Penerapan self assessment terhadap debitur yang dinilai mampu terus bertahan, masih memiliki prospek usaha, dan oleh karena itu layak mendapatkan perpanjangan.
Selain itu, bank perlu menyisihkan kecukupan pembentukan CKPN. Terhadap debitur-debitur yang dinilai tidak lagi mampu bertahan setelah diberikan restrukturisasi pada tahap pertama, bank diminta mulai membentuk CKPN.
Bank juga perlu mempertimbangkan pembagian dividen agar ketahanan modal atas tambahan CKPN yang harus dibentuk untuk mengantisipasi potensi penurunan kualitas kredit restrukturisasi. Bank juga harus menerapkan stress testing dampak restrukturisasi terhadap permodalan dan likuiditas bank.

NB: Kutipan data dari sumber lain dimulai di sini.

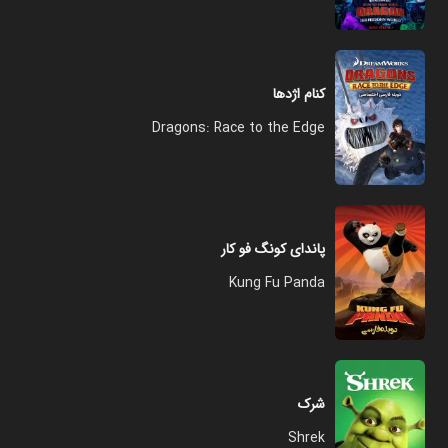
کنام اژدها
Dragons: Race to the Edge
پاندای کونگ فو کار
Kung Fu Panda
شرک
Shrek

Ketentuan lengkap mengenai kebijakan perpanjangan relaksasi restrukturisasi kredit ini akan dimuat dalam POJK tentang Perubahan Kedua atas POJK Stimulus Covid 19 yang akan segera diterbitkan.
POJK perpanjangan relaksasi restrukturisasi kredit akan mengatur penetapan kualitas aset dan restrukturisasi kredit atau pembiayaan yang mendukung stimulus pertumbuhan ekonomi terhadap bank umum konvensional (BUK), bank umum syariah (BUS), atau unit usaha syariah (UUS).

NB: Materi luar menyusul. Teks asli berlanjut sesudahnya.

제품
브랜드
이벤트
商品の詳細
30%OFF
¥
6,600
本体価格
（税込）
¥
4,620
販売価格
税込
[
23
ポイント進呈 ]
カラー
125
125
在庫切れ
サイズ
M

Selain itu, POJK tersebut juga akan mengatur tentang debitur yang terkena dampak penyebaran Covid -19 termasuk debitur usaha mikro, kecil, dan menengah berlaku sampai dengan 31 Maret 2023.
Per posisi Juli 2021, outstanding restrukturisasi Covid 19 sebesar Rp 778,9 triliun dengan jumlah debitur mencapai 5 juta dan 71,53% di antaranya adalah debitur UMKM. Outstanding kredit restrukturisasi Covid 19 ini menunjukkan penurunan bila dibandingkan dengan posisi di awal penerapan stimulus.
Kebijakan relaksasi restrukturisasi kredit ini juga diharapkan memberikan kepastian bagi perbankan maupun pelaku usaha dalam menyusun rencana bisnis tahun 2022, khususnya mengenai skema penanganan debitur restrukturisasi dan skema pencadangan.